WingGrow
Last updated: April 15, 2026

GDPR Compliance

WingGrow Technologies is committed to protecting personal data in line with the EU General Data Protection Regulation (Regulation (EU) 2016/679) and the UK GDPR. This page summarizes how we support compliance for insurance agencies operating in the European Economic Area and the United Kingdom.

1. Roles: Controller vs. Processor

When your agency uses WingGrow to handle customer leads, claims, or communications, you act as the data controller and WingGrow acts as the data processor. For our own business operations (billing, account management, marketing), WingGrow is the controller.

2. Lawful Bases for Processing

We rely on the following lawful bases: performance of a contract (to deliver the Services), legitimate interests (security, analytics, product improvement), consent (for marketing communications and optional cookies), and legal obligations (tax, accounting, regulatory).

3. Data Subject Rights

Under GDPR, data subjects have the right to:

  • access their personal data,
  • rectify inaccurate data,
  • erase data (“right to be forgotten”),
  • restrict or object to processing,
  • data portability,
  • withdraw consent at any time,
  • lodge a complaint with a supervisory authority.

If you are an end customer of a WingGrow-powered agency, please contact that agency directly. WingGrow will support the agency in fulfilling your request.

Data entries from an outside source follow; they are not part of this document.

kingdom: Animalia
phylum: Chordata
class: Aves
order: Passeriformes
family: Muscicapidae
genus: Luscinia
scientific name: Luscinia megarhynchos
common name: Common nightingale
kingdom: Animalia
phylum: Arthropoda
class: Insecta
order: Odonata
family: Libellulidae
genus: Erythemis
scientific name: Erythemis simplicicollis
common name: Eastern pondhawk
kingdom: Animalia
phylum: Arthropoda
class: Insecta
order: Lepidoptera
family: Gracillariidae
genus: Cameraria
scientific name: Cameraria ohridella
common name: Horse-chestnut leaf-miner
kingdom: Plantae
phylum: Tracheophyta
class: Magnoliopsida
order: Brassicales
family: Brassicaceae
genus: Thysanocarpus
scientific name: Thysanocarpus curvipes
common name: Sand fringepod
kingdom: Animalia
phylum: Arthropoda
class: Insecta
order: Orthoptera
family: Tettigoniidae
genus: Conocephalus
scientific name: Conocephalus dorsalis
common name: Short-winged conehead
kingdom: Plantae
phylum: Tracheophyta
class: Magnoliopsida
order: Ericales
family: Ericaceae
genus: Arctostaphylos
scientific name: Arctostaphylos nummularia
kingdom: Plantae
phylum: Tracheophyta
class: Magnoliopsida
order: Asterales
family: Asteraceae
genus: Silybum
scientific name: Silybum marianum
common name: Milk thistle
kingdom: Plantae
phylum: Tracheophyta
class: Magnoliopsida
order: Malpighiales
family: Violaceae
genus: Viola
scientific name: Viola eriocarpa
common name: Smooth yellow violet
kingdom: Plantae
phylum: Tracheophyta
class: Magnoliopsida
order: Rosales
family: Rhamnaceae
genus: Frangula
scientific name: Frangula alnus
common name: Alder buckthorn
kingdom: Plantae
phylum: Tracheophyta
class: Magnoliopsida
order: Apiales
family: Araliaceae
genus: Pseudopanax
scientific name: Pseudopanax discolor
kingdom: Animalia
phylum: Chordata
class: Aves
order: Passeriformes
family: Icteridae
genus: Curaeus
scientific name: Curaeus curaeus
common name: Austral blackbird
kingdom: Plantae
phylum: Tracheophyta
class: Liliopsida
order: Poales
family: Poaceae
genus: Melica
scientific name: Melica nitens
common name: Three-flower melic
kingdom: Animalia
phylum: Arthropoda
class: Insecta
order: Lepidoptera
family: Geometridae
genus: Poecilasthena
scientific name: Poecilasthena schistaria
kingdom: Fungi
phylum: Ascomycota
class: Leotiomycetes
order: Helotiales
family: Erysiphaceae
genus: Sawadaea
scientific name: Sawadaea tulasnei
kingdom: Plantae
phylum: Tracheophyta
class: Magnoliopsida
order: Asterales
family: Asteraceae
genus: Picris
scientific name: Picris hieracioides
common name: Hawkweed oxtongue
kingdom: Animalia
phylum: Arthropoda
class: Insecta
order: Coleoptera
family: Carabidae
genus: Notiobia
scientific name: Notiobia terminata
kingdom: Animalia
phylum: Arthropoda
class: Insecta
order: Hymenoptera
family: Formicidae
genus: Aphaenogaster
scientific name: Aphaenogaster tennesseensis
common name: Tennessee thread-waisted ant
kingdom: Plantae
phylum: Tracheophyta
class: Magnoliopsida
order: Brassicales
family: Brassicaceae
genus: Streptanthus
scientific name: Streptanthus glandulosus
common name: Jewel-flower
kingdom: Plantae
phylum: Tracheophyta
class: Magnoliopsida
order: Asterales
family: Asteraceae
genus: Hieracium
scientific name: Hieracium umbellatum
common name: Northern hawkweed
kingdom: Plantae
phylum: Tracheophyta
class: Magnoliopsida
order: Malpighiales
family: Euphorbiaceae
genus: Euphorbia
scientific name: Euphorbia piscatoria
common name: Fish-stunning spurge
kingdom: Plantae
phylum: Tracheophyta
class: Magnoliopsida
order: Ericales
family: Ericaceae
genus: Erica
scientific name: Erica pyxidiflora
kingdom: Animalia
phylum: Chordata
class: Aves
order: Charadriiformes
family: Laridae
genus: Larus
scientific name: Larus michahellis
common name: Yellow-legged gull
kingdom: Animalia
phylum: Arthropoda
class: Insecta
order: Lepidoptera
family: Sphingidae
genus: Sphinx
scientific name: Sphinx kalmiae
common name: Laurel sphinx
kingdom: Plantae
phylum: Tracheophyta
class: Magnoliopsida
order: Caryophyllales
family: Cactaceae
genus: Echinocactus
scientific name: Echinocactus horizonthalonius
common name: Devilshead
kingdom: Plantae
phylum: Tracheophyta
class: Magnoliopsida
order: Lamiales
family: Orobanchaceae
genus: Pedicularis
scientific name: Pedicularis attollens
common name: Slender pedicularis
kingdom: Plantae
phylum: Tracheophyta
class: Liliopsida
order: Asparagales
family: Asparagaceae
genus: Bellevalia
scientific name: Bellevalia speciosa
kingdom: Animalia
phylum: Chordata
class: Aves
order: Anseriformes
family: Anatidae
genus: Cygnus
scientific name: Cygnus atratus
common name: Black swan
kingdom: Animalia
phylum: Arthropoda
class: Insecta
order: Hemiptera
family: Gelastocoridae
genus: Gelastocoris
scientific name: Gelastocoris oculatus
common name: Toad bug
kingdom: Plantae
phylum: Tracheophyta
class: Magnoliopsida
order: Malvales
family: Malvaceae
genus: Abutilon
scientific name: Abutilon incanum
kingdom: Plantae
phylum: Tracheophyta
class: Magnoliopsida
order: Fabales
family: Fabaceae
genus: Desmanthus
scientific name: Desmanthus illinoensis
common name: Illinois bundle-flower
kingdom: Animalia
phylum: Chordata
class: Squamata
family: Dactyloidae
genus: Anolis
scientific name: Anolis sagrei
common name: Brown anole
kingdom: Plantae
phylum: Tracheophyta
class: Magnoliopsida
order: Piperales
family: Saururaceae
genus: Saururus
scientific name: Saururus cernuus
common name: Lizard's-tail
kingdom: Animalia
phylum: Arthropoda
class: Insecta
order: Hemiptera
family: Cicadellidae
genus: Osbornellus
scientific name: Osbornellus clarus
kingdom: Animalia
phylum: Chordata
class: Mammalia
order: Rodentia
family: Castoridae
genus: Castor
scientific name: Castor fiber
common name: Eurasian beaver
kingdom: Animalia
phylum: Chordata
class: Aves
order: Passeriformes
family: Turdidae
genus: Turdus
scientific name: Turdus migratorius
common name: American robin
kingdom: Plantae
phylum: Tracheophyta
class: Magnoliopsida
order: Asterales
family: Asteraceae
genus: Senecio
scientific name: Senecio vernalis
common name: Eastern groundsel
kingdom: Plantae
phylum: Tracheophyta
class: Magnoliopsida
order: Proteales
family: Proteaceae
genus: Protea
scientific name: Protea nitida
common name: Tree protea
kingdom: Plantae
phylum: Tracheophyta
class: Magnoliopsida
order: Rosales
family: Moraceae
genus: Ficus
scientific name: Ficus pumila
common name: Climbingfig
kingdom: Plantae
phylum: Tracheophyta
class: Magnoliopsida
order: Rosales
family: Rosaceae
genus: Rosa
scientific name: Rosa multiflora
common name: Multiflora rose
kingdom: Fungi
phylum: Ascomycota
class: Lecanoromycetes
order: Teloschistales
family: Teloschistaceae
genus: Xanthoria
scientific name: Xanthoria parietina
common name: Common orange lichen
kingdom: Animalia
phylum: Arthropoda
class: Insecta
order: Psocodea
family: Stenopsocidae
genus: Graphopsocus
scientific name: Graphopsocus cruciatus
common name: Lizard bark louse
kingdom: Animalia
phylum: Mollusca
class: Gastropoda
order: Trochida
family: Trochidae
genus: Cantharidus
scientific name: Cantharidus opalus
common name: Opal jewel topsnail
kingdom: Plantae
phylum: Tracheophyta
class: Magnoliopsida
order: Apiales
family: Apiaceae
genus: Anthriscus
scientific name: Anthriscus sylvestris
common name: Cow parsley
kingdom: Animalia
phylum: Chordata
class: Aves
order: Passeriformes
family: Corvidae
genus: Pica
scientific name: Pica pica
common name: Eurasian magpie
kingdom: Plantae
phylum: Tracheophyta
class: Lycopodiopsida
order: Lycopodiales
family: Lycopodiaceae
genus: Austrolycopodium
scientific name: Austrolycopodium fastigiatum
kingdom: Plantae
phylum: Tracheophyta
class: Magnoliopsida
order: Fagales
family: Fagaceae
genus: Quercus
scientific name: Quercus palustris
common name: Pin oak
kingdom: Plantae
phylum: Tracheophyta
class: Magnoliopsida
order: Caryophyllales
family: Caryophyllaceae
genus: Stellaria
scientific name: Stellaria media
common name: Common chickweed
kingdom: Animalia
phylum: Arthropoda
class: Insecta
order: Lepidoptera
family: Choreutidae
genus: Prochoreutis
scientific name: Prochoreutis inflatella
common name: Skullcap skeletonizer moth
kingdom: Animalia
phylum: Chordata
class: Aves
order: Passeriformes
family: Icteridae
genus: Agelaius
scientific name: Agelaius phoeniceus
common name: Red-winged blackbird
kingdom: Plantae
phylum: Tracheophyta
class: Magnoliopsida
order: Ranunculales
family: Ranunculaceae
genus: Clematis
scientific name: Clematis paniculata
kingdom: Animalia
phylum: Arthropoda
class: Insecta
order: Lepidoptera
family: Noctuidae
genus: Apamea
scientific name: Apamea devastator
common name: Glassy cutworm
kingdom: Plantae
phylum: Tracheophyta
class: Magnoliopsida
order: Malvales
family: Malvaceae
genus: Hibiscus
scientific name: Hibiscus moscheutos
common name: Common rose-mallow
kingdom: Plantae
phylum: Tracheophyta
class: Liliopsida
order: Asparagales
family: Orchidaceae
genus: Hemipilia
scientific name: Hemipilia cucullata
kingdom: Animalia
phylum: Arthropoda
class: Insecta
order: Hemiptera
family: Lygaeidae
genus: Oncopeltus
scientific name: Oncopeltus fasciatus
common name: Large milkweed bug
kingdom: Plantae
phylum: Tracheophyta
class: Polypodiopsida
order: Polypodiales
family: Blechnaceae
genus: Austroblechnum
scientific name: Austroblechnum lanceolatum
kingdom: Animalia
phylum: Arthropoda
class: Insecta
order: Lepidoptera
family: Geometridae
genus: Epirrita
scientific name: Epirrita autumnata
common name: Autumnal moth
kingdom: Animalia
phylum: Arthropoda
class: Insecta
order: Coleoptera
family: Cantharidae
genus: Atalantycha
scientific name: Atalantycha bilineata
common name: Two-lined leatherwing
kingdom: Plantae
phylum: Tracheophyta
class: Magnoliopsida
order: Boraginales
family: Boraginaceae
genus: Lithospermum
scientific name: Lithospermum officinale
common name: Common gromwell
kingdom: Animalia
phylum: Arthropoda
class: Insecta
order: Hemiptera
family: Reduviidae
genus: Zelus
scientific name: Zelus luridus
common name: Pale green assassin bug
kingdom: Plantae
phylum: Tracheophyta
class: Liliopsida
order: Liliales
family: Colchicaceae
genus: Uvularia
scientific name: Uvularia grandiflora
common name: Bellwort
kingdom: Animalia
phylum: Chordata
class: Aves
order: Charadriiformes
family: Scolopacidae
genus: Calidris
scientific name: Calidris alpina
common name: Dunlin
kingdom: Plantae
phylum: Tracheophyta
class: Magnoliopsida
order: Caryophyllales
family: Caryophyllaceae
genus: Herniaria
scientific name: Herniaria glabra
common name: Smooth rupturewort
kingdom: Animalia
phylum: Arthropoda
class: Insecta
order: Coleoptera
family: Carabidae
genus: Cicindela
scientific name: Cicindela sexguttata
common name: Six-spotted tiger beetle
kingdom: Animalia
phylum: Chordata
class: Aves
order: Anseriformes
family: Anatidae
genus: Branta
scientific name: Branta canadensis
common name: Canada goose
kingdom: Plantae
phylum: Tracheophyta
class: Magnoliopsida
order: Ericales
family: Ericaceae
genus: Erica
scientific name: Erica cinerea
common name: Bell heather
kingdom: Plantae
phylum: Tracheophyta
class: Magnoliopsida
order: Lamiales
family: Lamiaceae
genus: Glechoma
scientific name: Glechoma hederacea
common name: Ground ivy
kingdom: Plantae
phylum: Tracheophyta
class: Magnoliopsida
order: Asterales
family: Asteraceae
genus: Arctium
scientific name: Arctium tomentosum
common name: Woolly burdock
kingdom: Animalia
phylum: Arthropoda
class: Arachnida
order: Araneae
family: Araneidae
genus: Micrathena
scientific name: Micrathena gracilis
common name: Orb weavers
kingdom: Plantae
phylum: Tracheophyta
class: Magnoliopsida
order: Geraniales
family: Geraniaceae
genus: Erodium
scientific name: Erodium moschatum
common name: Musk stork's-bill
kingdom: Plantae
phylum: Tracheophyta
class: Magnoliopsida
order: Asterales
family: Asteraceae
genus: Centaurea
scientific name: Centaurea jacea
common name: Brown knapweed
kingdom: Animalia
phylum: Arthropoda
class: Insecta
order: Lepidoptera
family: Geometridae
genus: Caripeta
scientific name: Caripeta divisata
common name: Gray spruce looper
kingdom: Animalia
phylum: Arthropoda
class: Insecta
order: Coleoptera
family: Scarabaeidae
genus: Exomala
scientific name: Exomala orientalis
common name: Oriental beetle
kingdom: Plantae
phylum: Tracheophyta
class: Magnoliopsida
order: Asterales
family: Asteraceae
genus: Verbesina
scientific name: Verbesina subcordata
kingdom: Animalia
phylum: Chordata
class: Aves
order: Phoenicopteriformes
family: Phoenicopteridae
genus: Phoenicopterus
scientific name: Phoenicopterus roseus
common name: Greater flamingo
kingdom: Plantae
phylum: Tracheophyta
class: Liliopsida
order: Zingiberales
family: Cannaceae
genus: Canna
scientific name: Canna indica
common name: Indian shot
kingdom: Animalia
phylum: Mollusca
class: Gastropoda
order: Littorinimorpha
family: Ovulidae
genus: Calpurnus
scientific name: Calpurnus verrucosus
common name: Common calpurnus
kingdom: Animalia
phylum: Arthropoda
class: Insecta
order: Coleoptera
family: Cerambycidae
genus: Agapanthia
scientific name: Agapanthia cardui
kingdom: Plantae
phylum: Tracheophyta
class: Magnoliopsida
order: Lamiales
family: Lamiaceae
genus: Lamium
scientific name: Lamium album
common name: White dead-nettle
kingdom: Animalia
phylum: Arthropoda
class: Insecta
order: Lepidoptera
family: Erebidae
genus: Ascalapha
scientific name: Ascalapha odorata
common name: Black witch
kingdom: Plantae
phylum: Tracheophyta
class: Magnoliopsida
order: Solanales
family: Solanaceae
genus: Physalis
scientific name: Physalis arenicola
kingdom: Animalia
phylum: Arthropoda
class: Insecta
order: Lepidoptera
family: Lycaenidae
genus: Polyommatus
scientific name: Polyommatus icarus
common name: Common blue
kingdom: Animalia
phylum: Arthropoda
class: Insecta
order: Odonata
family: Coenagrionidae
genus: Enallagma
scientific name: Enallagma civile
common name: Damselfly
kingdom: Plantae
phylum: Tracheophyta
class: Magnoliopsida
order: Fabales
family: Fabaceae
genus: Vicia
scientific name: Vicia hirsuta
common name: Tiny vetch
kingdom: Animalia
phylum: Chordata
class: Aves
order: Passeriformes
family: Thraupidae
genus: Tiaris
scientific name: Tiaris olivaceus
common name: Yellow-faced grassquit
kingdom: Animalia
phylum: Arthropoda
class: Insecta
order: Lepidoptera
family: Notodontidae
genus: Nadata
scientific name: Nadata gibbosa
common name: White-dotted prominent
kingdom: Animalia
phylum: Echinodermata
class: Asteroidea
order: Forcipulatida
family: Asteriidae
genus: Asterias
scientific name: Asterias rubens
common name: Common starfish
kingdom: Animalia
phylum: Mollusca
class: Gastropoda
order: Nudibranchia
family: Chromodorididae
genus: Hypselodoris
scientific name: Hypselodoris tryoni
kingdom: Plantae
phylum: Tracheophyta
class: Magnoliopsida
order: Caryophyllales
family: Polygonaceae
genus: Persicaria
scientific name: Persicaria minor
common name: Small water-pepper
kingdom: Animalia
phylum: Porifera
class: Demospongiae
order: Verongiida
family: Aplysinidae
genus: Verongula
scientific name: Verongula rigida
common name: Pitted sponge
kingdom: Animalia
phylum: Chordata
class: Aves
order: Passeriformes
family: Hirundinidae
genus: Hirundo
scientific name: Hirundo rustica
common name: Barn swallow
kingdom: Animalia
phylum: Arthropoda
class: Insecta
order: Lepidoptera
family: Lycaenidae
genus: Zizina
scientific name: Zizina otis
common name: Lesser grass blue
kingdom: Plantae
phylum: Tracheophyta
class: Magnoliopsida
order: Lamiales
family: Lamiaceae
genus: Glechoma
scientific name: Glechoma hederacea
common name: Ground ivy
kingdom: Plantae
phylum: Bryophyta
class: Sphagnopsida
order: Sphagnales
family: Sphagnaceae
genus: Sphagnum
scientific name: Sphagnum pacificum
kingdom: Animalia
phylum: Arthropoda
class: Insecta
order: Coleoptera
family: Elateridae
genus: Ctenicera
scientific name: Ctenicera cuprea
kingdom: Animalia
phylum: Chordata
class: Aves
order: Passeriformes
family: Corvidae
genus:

4. Data Processing Agreement (DPA)

We offer a GDPR-compliant Data Processing Agreement that incorporates the EU Standard Contractual Clauses. Request a copy at dpa@wingrow.io. The DPA is automatically applicable to all paid plans.

5. Sub-processors

We maintain a current list of sub-processors, including the services they provide and the regions they operate from. We notify customers before adding new sub-processors and allow reasonable objection windows.

6. International Data Transfers

When personal data is transferred outside the EEA/UK, we rely on adequacy decisions where available and on the EU Standard Contractual Clauses (2021/914) combined with supplementary measures such as encryption in transit and at rest.

7. Security Measures

Our technical and organizational measures include TLS 1.2+ in transit, AES-256 at rest, role-based access control, SSO and MFA, continuous monitoring, audit logs, vulnerability scanning, regular penetration testing, and an incident response process.

8. Data Breach Notification

In the event of a personal data breach affecting customer data, WingGrow will notify affected controllers without undue delay and in any case within 72 hours of becoming aware, in accordance with Article 33 GDPR.

9. Data Retention and Deletion

Customer content is retained per your workspace configuration and deleted within 90 days of account closure. Backups are cycled out within an additional 35 days.

10. Data Protection Officer & EU Representative

Data Protection Officer: dpo@wingrow.io. EU Representative under Article 27 GDPR: eu-rep@wingrow.io.

11. Supervisory Authorities

You may lodge a complaint with your local data protection authority. A full list is maintained by the European Data Protection Board.